Researchers in Professor Michael Keidar’s lab have been perfecting one-inch long plasma thrusters used to propel miniature satellites for the past seven years.
Their latest model, called the micro-cathode arc thruster, finally left Earth May 20, when a rocket carrying a satellite and four thrusters launched from Cape Canaveral, Fla.
The tiny, cube-shaped satellite, created by the U.S. Naval Academy, measures 10 centimeters on each side. Naval Academy researchers will track the spacecraft over the next three to six months until it eventually decays and burns into the atmosphere.
“This is the first mission of its kind to demonstrate whether this thruster can work for a miniaturized satellite,” said Dr. Keidar, a professor of mechanical and aerospace engineering.
These micro-cathode arc thrusters, developed by Professor Michael Keidar and a team of researchers, can extend the life and increase the controllability of micro- and nano-satellites in space.
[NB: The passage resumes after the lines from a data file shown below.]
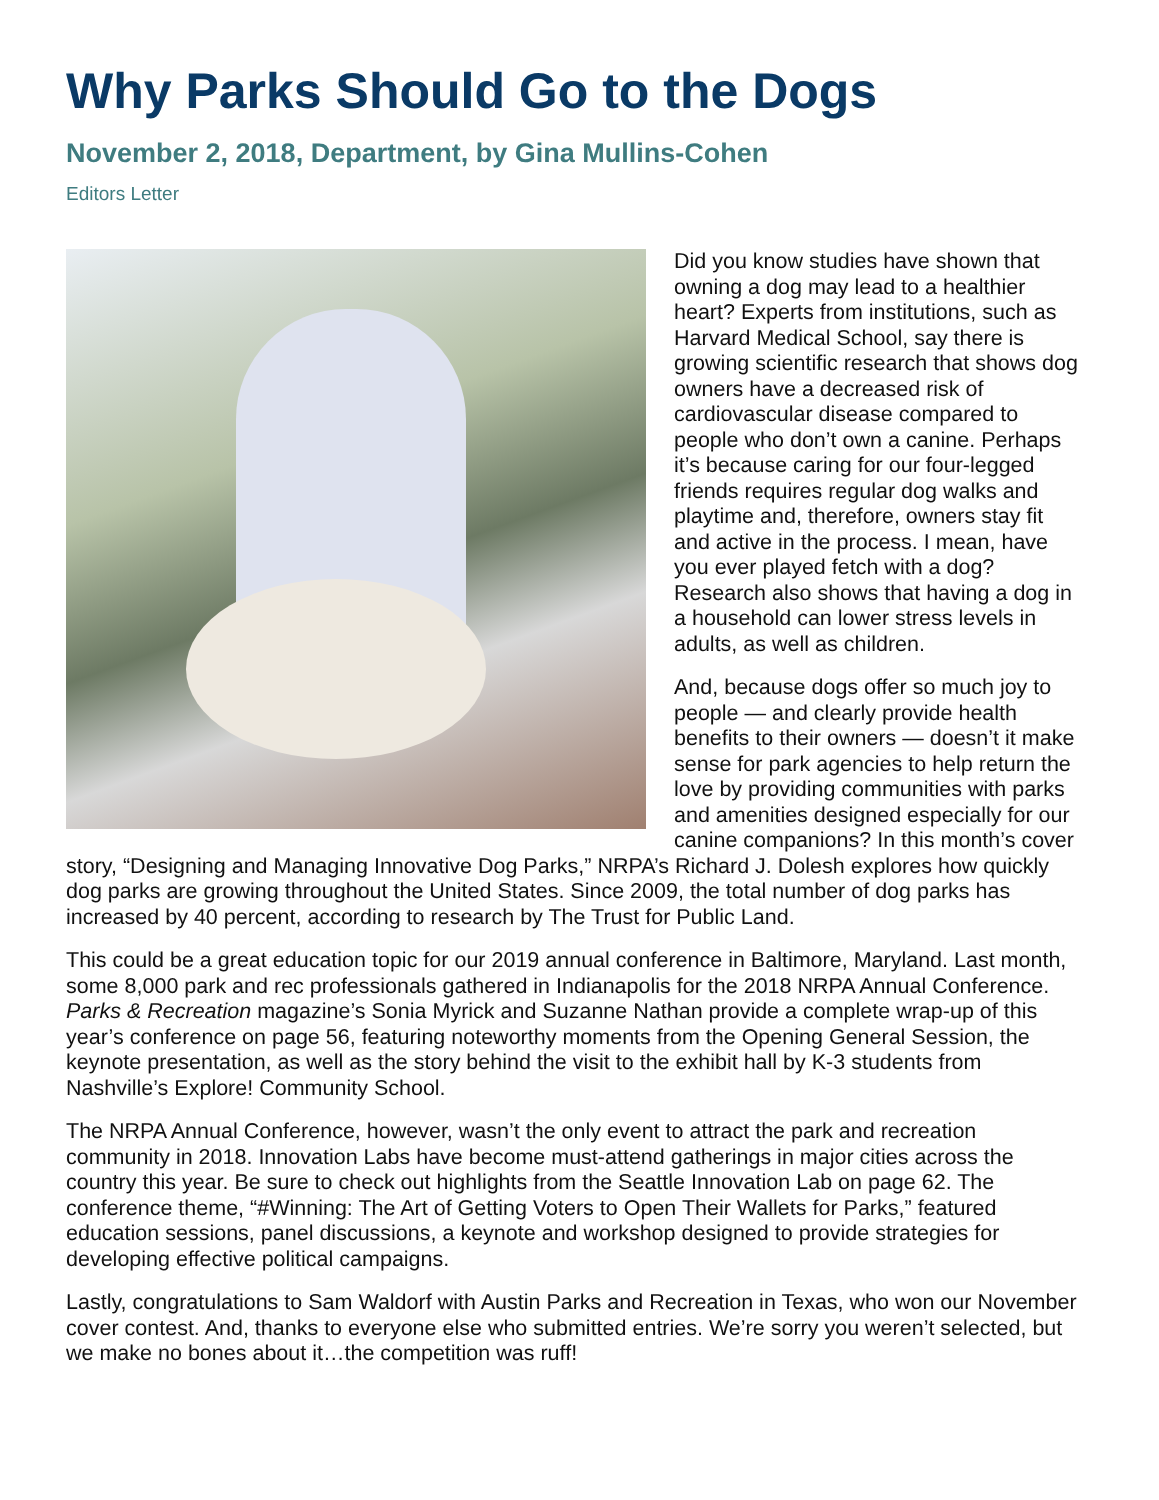Why Parks Should Go to the Dogs
November 2, 2018, Department, by Gina Mullins-Cohen
Editors Letter
Did you know studies have shown that owning a dog may lead to a healthier heart? Experts from institutions, such as Harvard Medical School, say there is growing scientific research that shows dog owners have a decreased risk of cardiovascular disease compared to people who don’t own a canine. Perhaps it’s because caring for our four-legged friends requires regular dog walks and playtime and, therefore, owners stay fit and active in the process. I mean, have you ever played fetch with a dog? Research also shows that having a dog in a household can lower stress levels in adults, as well as children.
And, because dogs offer so much joy to people — and clearly provide health benefits to their owners — doesn’t it make sense for park agencies to help return the love by providing communities with parks and amenities designed especially for our canine companions? In this month’s cover story, “Designing and Managing Innovative Dog Parks,” NRPA’s Richard J. Dolesh explores how quickly dog parks are growing throughout the United States. Since 2009, the total number of dog parks has increased by 40 percent, according to research by The Trust for Public Land.
This could be a great education topic for our 2019 annual conference in Baltimore, Maryland. Last month, some 8,000 park and rec professionals gathered in Indianapolis for the 2018 NRPA Annual Conference. Parks & Recreation magazine’s Sonia Myrick and Suzanne Nathan provide a complete wrap-up of this year’s conference on page 56, featuring noteworthy moments from the Opening General Session, the keynote presentation, as well as the story behind the visit to the exhibit hall by K-3 students from Nashville’s Explore! Community School.
The NRPA Annual Conference, however, wasn’t the only event to attract the park and recreation community in 2018. Innovation Labs have become must-attend gatherings in major cities across the country this year. Be sure to check out highlights from the Seattle Innovation Lab on page 62. The conference theme, “#Winning: The Art of Getting Voters to Open Their Wallets for Parks,” featured education sessions, panel discussions, a keynote and workshop designed to provide strategies for developing effective political campaigns.
Lastly, congratulations to Sam Waldorf with Austin Parks and Recreation in Texas, who won our November cover contest. And, thanks to everyone else who submitted entries. We’re sorry you weren’t selected, but we make no bones about it…the competition was ruff!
Micro- and nano-satellites are becoming popular tools for Earth-imaging, communications and other applications. Since they are cheap and easy to assemble, they offer an attractive option for those who wish to explore space with limited resources. In 2012, NASA launched a miniature spacecraft, called “PhoneSats,” as part of a project to demonstrate that the insides of an ordinary cell phone could perform in space.
But there is a flip side to teeny spacecraft: They’re nearly impossible to maneuver once in space.
“The problem is, because it’s so small, there is no available propulsion. And propulsion is necessary to control the position of a satellite,” Dr. Keidar said. “They will fly for about three months, come down and burn in the atmosphere.”
To bridge this gap, Dr. Keidar and his team needed to find a way for very small levels of thrust to create on-orbit control. Their micro-cathode arc thrusters carry titanium as a propeller, which is converted into a gas-like plasma to provide propulsion. The plasma then accelerates and expands into a vacuum at high velocities, producing thrust. Such thrust helps to overcome drag and maintain the small satellite on orbit.
As a result, the satellite is capable of highly efficient maneuvers, Dr. Keidar said. The thruster could also enable a small satellite to survive for up to a year, much longer than its current three-month lifespan.
A ground station at the Naval Academy will communicate with the satellite over the next several months, while researchers at GW are hoping the thrusters will help the spacecraft maintain its desired orbit.
“Our primary goal is to find out if it can actually operate,” Dr. Keidar said. “That would be a success of this mission.”
GW graduate students Joseph Lukas, George Teel and Samudra Haque worked directly on this project. Cameron Parvini, Li Lin and Samantha Hurley have worked on various aspects of the technology. Original development of the thruster is attributed to former students Taisen Zhuang, Alexey Shashurin and Dereck Chiu.